Nations across the globe are uniting, in prayers of reparation and petition as a new "Holy League" reminiscent of the 1571 battle of Lepanto led by Pope Pius V and his command to pray the Rosary. We unite to stand with The Woman, clothed with the Sun. (Rev 12:1)

Countries from around the world have joined forces to create a new "Holy League of Nations" and declare a united front in the worldwide spiritual battle defending the dignity of the Human Person, Life, Marriage, Family and Religious Liberty. India, Poland, UK, USA, Ireland, Canada, Mexico, Panama, Nigeria, Australia, New Zealand are all part of the 'Holy League of Nations'. More countries are joining in.

"This 'Declaration of War 'is' not against flesh and blood; but against principalities and powers, against rulers of the world of darkness, against spirits of wickedness in high places." (Eph 6:12)
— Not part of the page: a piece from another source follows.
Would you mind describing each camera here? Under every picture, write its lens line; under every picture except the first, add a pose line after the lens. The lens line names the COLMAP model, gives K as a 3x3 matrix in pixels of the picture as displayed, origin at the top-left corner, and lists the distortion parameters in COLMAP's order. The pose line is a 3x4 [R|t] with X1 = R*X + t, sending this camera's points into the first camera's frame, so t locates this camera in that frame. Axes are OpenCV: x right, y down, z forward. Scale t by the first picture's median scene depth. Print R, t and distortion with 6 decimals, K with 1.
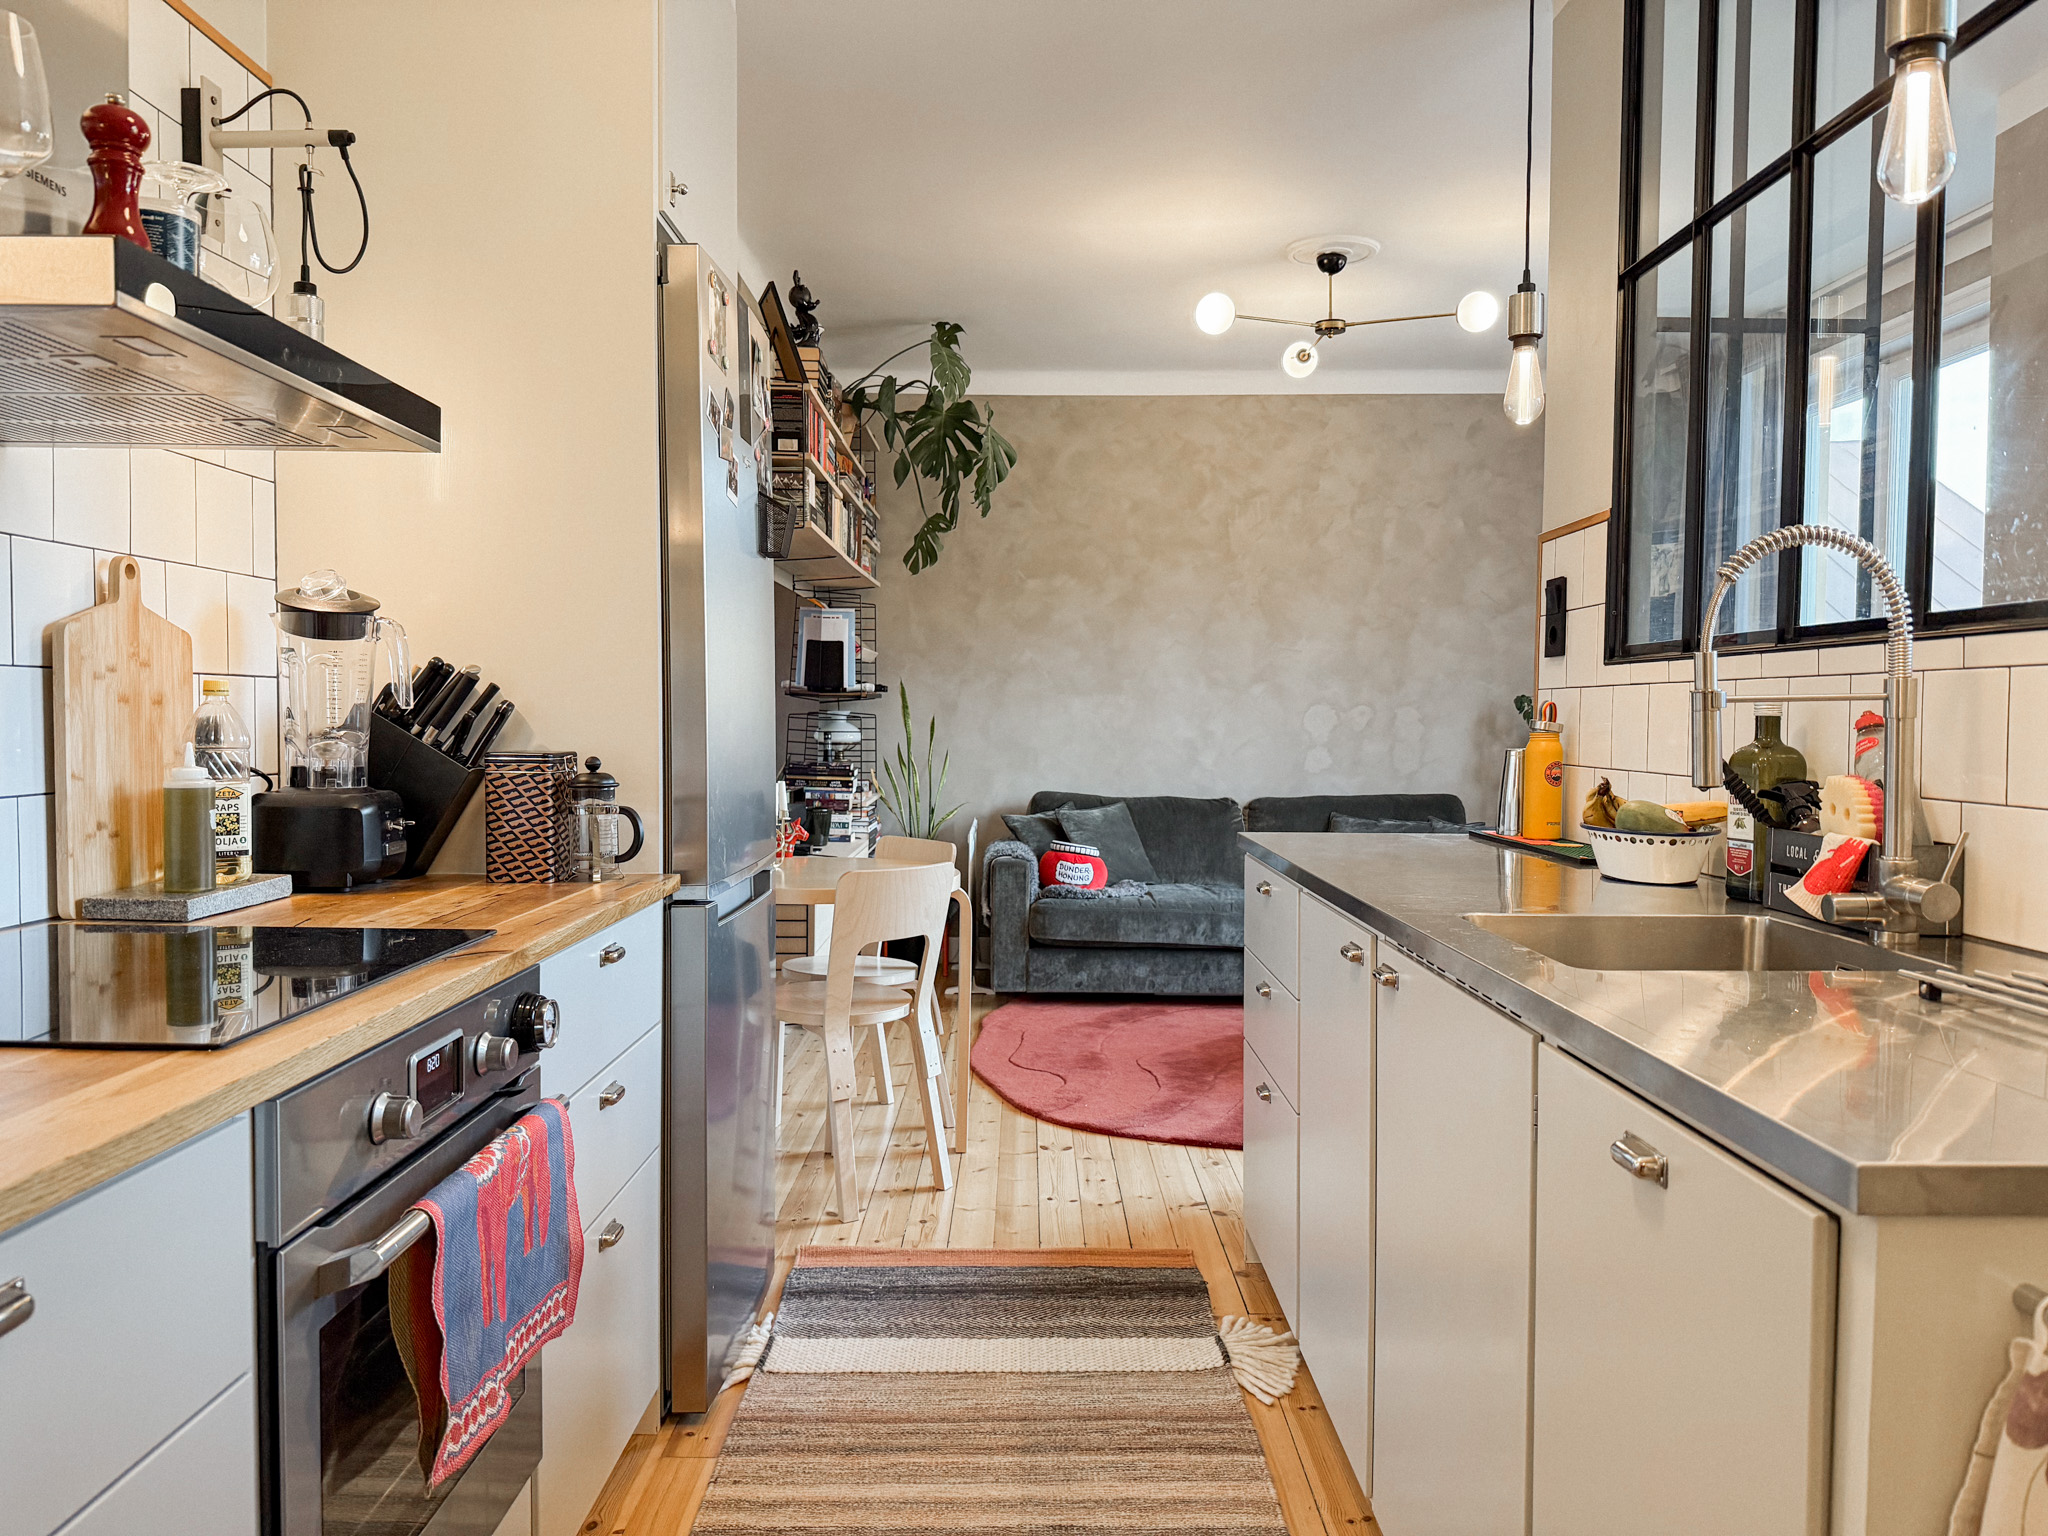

The sparks arising from the 'Rosary at the Borders' in Poland in October 2017, where thousands gathered at around 4000 locations to implore protection for their homeland and the world have burst forth into a blazing fire which is spreading across the world.

India has joined in with the 'Rosary Across India' http://rosaryacrossindia.co.in, in coordination with the Holy League of Nations http://holyleagueofnations.com.

The 'Rosary Across India' is at 5 pm on October 7, 2018, the Feast of Our Lady of the Rosary. The 54-day miraculous Rosary Novena for our country and other intentions begins on August 15, 2018 and ends on October 7, 2018. Our Lady is the patroness of India. The Feast of the Assumption of Our Lady coincides with India's Independence Day. It is only apt that we invoke our Lady to spread her mantle of protection over our Motherland India.